Enquanto eu tenho desgosto,
No andar a contra gosto.

A pedra nasce com sorte,
E eu, com sofrimento,
Até que me leve a morte
Num derradeiro padecimento.

Autor: Felix Rodrigues. Fonte: Blog "desambientado"


Boas Leituras
José Rocha

Referâncias:
- Brilha, J., (2005), Património Geológico e Geoconservação - A conservação da Natureza na sua vertente geológica. Palimage Editores, Viseu. ISBN 972-8575-90-4
- Lobo, J. e Novo, B. (2006), A''Vida'' das Rochas, as Pedras Parideiras. Artigo no âmbito da colaboração Visionarium/ Ciência Hoje, editado a 09/02/2006. On-line em http://www.cienciahoje.pt/index.php?oid=2345&op=all
- Sharples, C., (2002), CONCEPTS AND PRINCIPLES OF GEOCONSERVATION. Published electronically on the Tasmanian Parks & Wildlife Service website. Austrália.
- Tourtellot, J., (2011), UNESCO’s Geoparks “Clarify” Geotourism. National Geographic Magazine. artigo on-line em http://newswatch.nationalgeographic.com/2011/11/16/unesco’s-“geoparks”-embrace-geotourism/
- http://geologia.aroucanet.com, consultado a 09/05
- http://pt.wikipedia.org/wiki/Pedra_parideira, consultado a 08/05
- www.geoparquearouca.com/?p=home, consultado a 08/05

[1] Biotite é um mineral (silicato) ferromagnesiano, negro ou muito escuro, do grupo das micas, com clivagem muito bem definida e comum nos granitos.
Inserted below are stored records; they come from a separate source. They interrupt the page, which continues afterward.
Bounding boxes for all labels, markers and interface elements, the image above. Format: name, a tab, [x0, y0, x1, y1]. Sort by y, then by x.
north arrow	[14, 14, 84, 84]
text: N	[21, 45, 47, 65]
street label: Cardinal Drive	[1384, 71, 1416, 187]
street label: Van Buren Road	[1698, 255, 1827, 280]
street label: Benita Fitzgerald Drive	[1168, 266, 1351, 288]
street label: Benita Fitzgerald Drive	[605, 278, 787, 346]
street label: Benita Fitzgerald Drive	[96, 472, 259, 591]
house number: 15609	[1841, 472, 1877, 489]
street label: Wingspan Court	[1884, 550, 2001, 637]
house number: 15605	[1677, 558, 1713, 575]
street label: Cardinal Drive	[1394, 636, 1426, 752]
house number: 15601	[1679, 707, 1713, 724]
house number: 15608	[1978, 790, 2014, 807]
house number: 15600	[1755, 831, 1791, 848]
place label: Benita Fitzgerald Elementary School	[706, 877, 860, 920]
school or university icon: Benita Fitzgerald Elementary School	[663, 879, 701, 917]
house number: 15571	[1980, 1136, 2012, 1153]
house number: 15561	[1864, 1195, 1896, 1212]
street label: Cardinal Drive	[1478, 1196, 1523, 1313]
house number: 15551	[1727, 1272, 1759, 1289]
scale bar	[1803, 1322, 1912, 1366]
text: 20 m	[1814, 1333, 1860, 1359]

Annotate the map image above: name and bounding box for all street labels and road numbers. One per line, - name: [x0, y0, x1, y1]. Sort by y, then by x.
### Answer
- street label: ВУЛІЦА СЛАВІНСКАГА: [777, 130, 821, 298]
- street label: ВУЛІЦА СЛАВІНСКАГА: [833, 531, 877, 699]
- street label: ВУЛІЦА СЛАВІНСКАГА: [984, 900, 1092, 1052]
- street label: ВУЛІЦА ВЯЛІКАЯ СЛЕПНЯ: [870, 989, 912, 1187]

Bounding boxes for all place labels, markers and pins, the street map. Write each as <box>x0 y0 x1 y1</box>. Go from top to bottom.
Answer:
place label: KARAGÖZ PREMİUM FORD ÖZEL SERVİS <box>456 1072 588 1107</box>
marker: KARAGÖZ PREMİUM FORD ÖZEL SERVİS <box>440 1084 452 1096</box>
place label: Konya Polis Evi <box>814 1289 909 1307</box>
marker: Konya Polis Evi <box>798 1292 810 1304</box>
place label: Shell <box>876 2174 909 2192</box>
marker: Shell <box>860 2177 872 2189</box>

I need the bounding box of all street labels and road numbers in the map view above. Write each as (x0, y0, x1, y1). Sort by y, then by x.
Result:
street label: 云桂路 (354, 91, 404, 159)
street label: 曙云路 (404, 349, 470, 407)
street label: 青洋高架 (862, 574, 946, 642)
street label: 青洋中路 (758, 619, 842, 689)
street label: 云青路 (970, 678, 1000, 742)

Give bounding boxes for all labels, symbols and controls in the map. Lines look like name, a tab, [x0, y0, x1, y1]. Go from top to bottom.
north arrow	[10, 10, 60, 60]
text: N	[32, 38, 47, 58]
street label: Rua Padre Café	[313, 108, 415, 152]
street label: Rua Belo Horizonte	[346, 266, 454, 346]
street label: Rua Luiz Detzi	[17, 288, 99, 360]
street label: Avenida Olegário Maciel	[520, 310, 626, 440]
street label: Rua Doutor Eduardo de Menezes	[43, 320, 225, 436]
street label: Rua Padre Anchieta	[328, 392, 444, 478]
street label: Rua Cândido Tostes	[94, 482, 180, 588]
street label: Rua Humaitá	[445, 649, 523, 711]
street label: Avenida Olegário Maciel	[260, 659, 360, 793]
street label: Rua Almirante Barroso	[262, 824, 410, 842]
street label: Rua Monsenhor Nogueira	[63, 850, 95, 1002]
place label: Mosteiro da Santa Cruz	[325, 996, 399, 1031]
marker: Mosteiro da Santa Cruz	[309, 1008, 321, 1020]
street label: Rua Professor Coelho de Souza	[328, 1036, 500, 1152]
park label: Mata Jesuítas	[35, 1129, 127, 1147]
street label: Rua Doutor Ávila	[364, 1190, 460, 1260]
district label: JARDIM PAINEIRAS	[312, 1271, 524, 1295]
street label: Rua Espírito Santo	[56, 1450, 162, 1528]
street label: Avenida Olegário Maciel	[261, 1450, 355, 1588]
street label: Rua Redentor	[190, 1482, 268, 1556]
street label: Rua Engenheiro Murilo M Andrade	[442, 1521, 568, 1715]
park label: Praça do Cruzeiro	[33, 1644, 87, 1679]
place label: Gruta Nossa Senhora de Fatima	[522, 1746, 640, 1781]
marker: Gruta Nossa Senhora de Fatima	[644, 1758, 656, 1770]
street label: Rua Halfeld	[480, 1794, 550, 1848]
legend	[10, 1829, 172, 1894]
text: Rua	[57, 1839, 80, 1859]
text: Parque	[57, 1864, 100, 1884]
A sua fórmula química relativamente complexa não faz justiça à sua beleza (K(Mg,Fe)3(OH,F)2(Al,Fe)Si3O10).
[2] Milhão de anos.
[3]Derivado do Manto, camada que em geodinâmica interna se situa por baixo da crosta terrestre e superiormente ao núcleo.
[4] Processo inicial da sedimentogénese, onde uma rocha começa a ser degradada pelos agentes mecânicos e químicos do meio, com a resultante desagregação e posterior erosão.
[5] Fenómeno de aumento do volume da água por congelamento dentro de fendas pré-formadas, com o consequente efeito de "cunha" e desagregação da rocha já fragilizada. 
[6]Fenómeno que resulta na degradação lenta das camadas superficiais de rocha derivadas da alternância entre períodos de calor e frio.
[7] Como as rochas são em geral agregados poliminerálicos, e devido ao facto de cada mineral apresentar diferentes valores de coeficiente de dilatação, surgem diferentes velocidades de expansão e contracção. As partes mais externas das rochas, sujeitas a fortes amplitudes térmicas diurnas vão-se fracturando.